What’s most important when applying for a mortgage can be quite confusing. When you start researching what factors play a role, you can sometimes even find contradictory information. Does your credit score really matter? How does your deposit affect how much you can borrow? It is not always easy to find answers to such questions. But there are some important factors that everyone should consider when looking for the right mortgage. Read on to find out what you should really look for when trying to find the right deal.
What awaits you in this article:
Your deposit
The size of your down payment is one of the most important things when you want to buy a home.

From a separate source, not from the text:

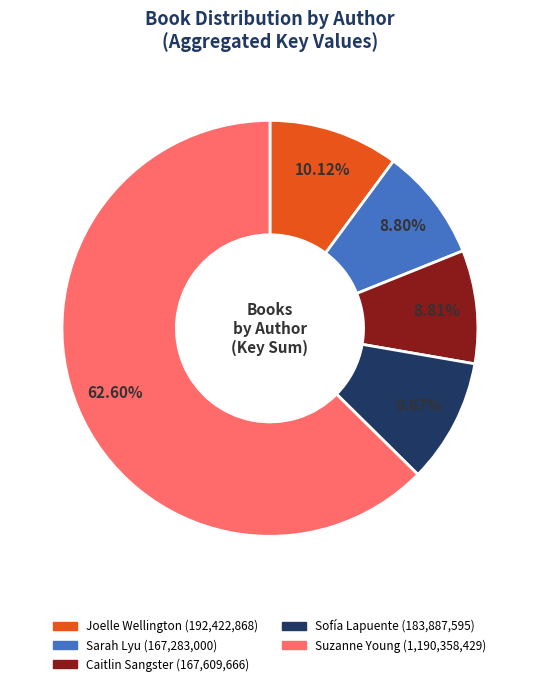

Is there any slice that represents more than half of the pie?

Yes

When you take out a mortgage, it is based on a percentage of the property’s total value, with the rest covered by your down payment. And the lower your loan-to-value ratio, the better deals you’ll find. Normally the minimum deposit is at least 5%. At a time when lenders are being stricter, it can be difficult to get a 95% mortgage and you will need at least 10% for your down payment. But if you have more, you may have better luck finding the right deal.
How much you earn (and how)
It is no secret. If you’re looking to get a mortgage, your income will affect your ability to borrow. In fact, it’s probably the factor that matters most. Lenders typically use a multiplier of your annual income to determine how much they could lend you, but also take other things into account. In the UK, 4.5 times your income is the standard amount, but you could be offered less or perhaps more. A good place to start is with a mortgage finance calculator. It can give you a good idea of ​​how much you may be able to borrow, whether it’s offered by a mortgage broker or a specific lender.
Your credit profile
When it comes to your credit history, things can get a little confusing. Some will say that it is important to keep your credit score as high as possible. Others will say that credit scores are just a number and that the specifics of your credit history are what matter most. One thing is certain: lenders will carry out a strict credit check. They want to know what current debts you have and what payments you have made so far so they can assess your risk.
Your expenses
In addition to your income, lenders also want to take a close look at your expenses. It’s great if you have a higher income, but that might not mean much if you’re living beyond your means. You want to know more about your regular payments and your discretionary spending. This will help them determine how much you can afford now and whether you can handle a rise in interest rates in the future.
There is a lot to consider when applying for a mortgage. Focusing on the most important factors will help you prepare.